D'autres voix nuancent le propos. "On ne peut pas à la fois reconnaître que l'Etat s'est engagé pleinement à travers le plan national de lutte contre le racisme et l'antisémitisme et suspecter les uns ou les autres de ne pas vouloir reconnaître un acte antisémite", confie à l'AFP le grand rabbin de France, Haïm Korsia.

Le chef religieux ne relaye pas les reproches adressés à la police, accusée d'avoir tardé à intervenir dans l'attente de renforts, en pleine nuit, à l'intérieur d'une résidence vaste, à l'agencement complexe.

- Délire islamiste? -

Kobili T. a-t-il sciemment tué sa voisine parce qu'elle était juive? La croisant depuis plus de vingt ans dans l'immeuble, il n'ignorait probablement pas sa confession: Sarah Halimi était coiffée de la perruque des juives orthodoxes et une mezouzah (objet cultuel) était apposée sur le linteau droit de la porte de son appartement, où elle recevait sa famille lors des fêtes juives, comme l'atteste le voisinage.

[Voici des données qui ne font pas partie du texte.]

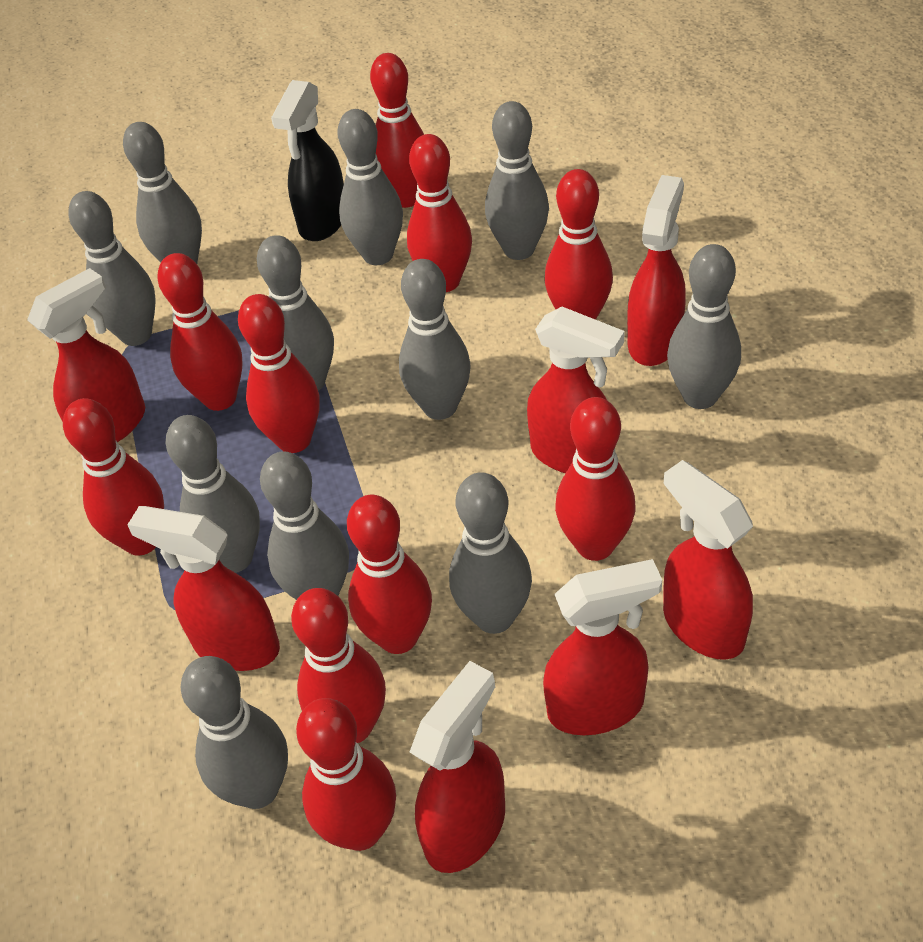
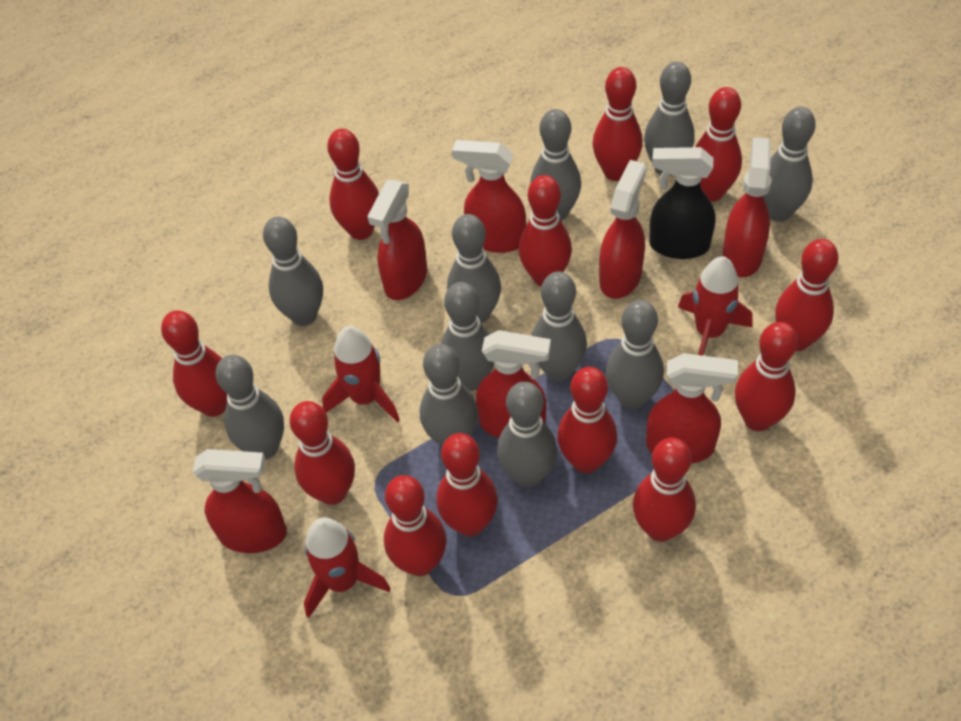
red bowling pin: 10 -> 12
red rocket: 0 -> 3

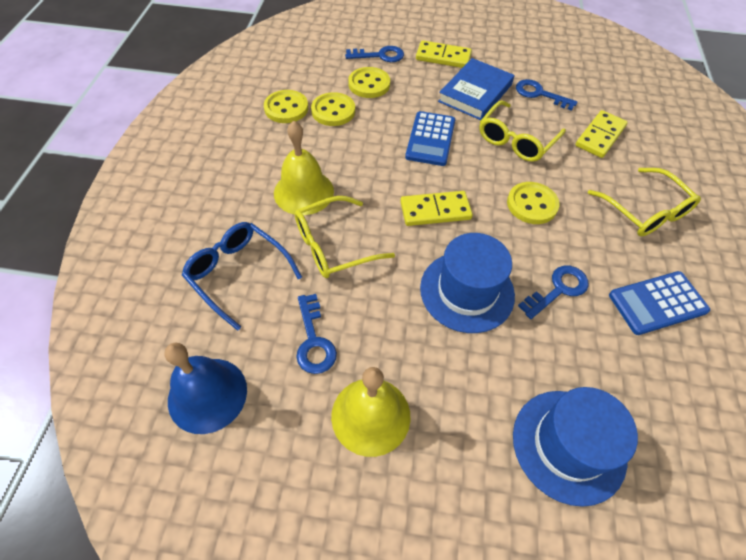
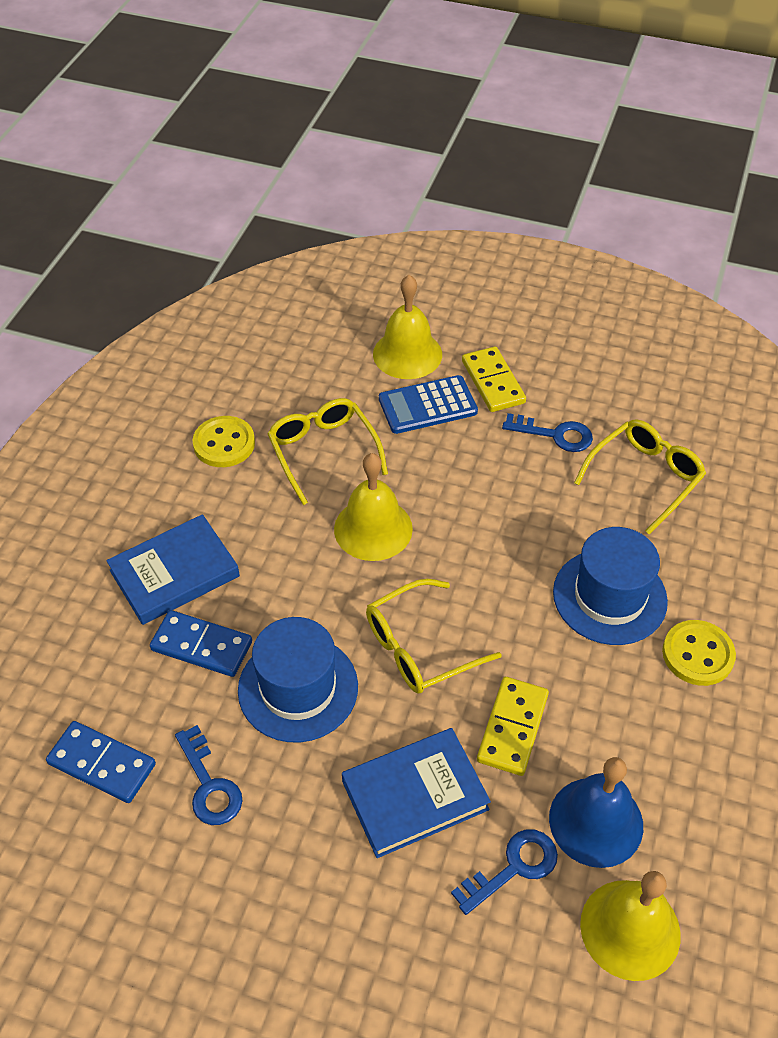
blue book: 1 -> 2
blue calculator: 2 -> 1
blue domino: 0 -> 2
blue glasses: 1 -> 0
blue key: 4 -> 3
yellow bell: 2 -> 3
yellow button: 4 -> 2
yellow domino: 3 -> 2

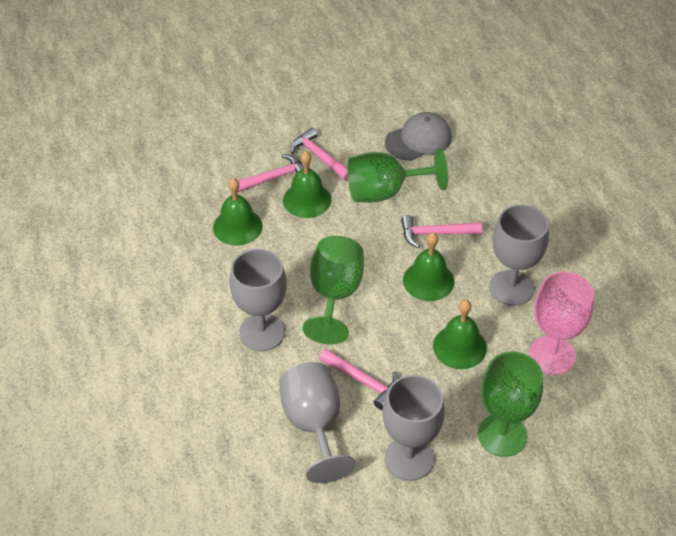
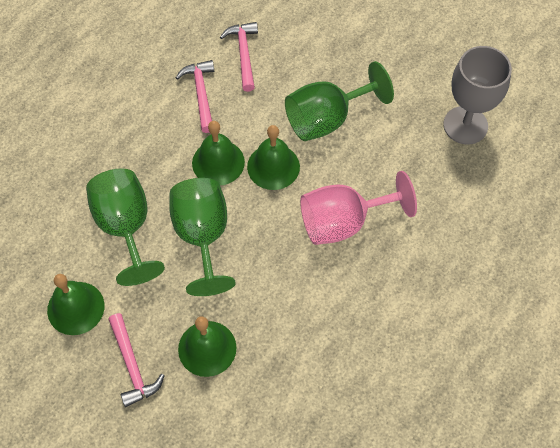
grey cap: 1 -> 0
grey goblet: 4 -> 1
pink hammer: 4 -> 3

Un seul témoin, le gendre de la victime, rapporte un propos antisémite: un "Sale juive" lancé à la fille de Sarah Halimi et attribué à une soeur de Kobili T. La famille du suspect, elle, réfute tout antisémitisme, et les habitants assurent qu'il n'y a aucune tension au sein de cette résidence à la population métissée.

Pour l'avocat du jeune homme, Me Thomas Bidnic, "il y a une très forte probabilité d'abolition de son discernement, donc d'irresponsabilité pénale". A contrario, selon le conseil de la soeur de la victime, Me Gilles-William Goldnadel, Kobili T. "a le profil d'un islamiste en voie de radicalisation. La psychiatrie, c'est secondaire".

Le jeune homme, très étrange et agité depuis l'avant-veille selon ses proches qui le croyaient "marabouté", n'avait pas la réputation d'un homme pieux. Un ami l'avait accompagné à la mosquée la plus proche, celle de la rue Jean-Pierre Timbaud, quelques heures avant le meurtre. Mais c'était, selon ce témoin, pour l'apaiser par la prière et le défaire de son obsession du démon.